Install a solar powered exhaust fan. As of this writing, I haven’t tried one of these, but I’m strongly considering it. They are designed for chicken coops, greenhouses, sheds, and the like. The ideal location would be to mount it above the door frame since that’s the highest point. My greenhouse design doesn’t have enough room for it there, but I could place it fairly high next to the door frame (after I add some wood to secure it to).
And the third way to lower the temperature is to run a fan. Once you’ve got ventilation, a fan will push air through the greenhouse and move that hot, stagnant air along. Most greenhouse experts will say that a fan is a must have and I agree.
Not only will it help lower the temperature, but air movement is important to help keep plants healthy. Circulating air helps to prevent damp conditions which lead to fungal growth and rot on plants. Damp conditions also attract slugs and gnats. Another benefit of moving air is that it helps plants grow stronger limbs as they sway in the breeze.
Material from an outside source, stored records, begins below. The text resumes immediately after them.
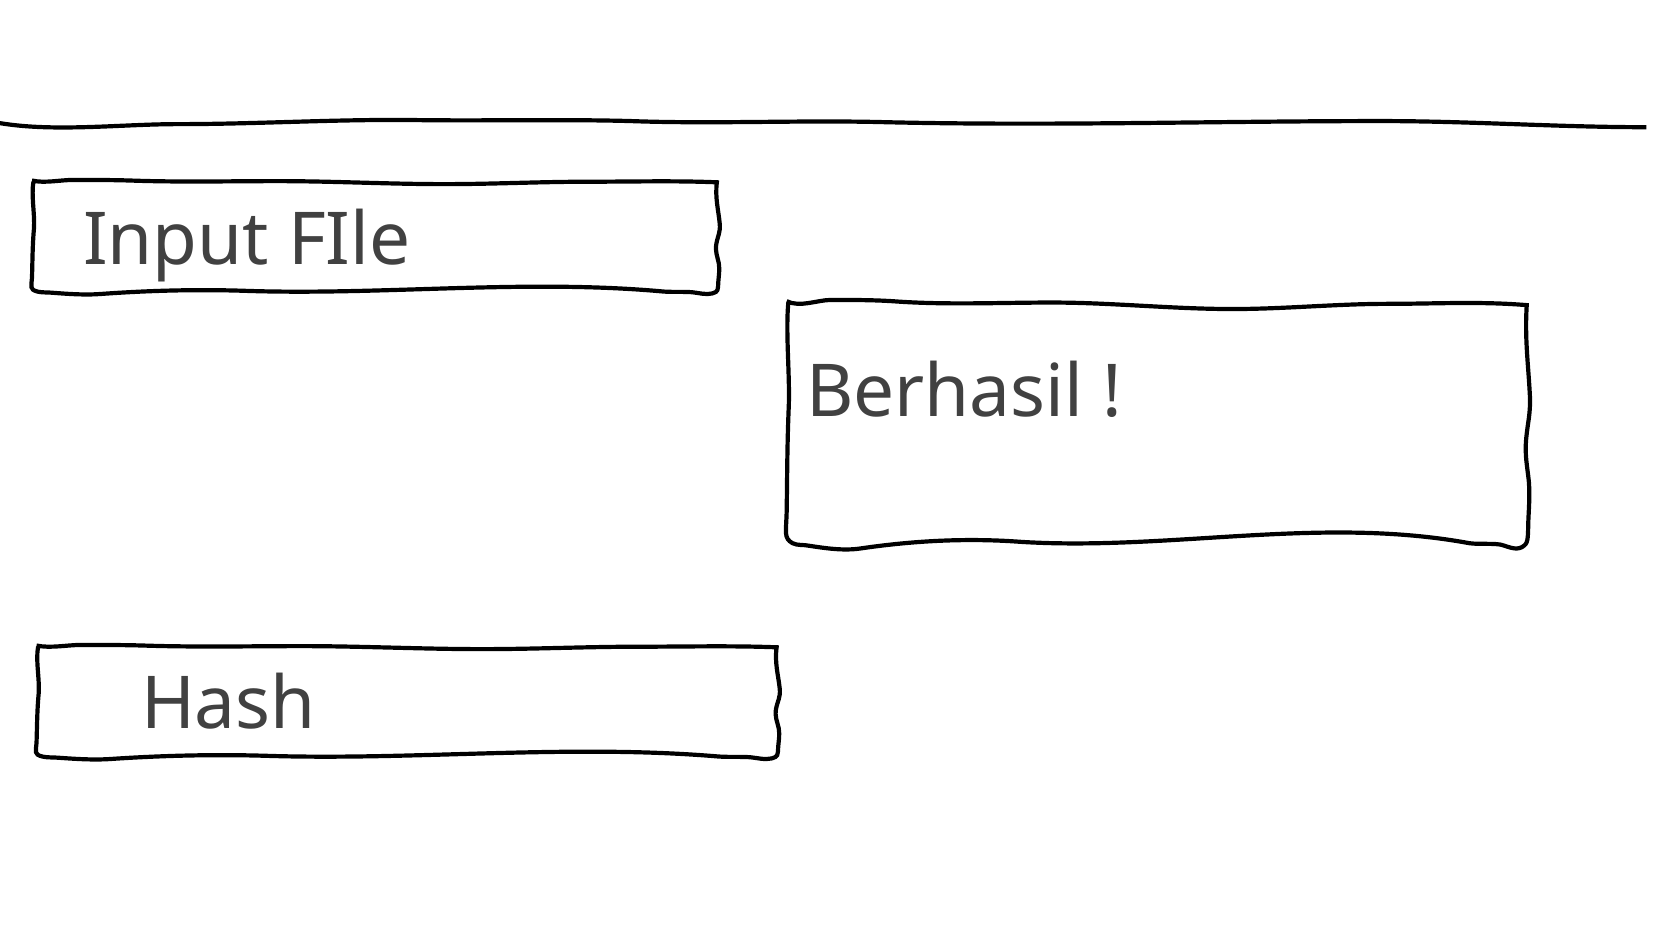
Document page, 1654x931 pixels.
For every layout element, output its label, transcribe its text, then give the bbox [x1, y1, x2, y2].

text_box Hash [134, 642, 1346, 757]
text_box [785, 299, 1530, 550]
text_box [0, 119, 1647, 128]
text_box Berhasil ! [799, 329, 1654, 445]
text_box [690, 181, 720, 295]
text_box [35, 644, 146, 760]
text_box [31, 179, 116, 295]
text_box Input FIle [76, 177, 690, 293]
When purchasing a fan, you’ll want to be sure it’s rated for outdoor, all weather use. These are a little pricier than indoor fans, but they are safer and will last longer. The electrical components are sealed and protected. Be sure to power it with an outdoor-rated extension cord. In my case, my greenhouse is very close to my garage, which has power. I run an extension cord between the door and the door frame of the greenhouse.
Most outdoor fans can be mounted to the wall or set on a surface. Mine is sitting on my potting bench in the corner of the greenhouse. The diameter is 14” and it does a nice job of circulating the air. There are quite a few days where I turn it on in the morning and let it run all day. As an added convenience, I use a smart plug in my garage outlet. This allows me to turn on the fan (or the lights) with an app on my phone.
Shade, ventilation, and a circulating fan are all the ways I lower the temperature in my cattle panel greenhouse. What do you do? I’d love to hear about your methods!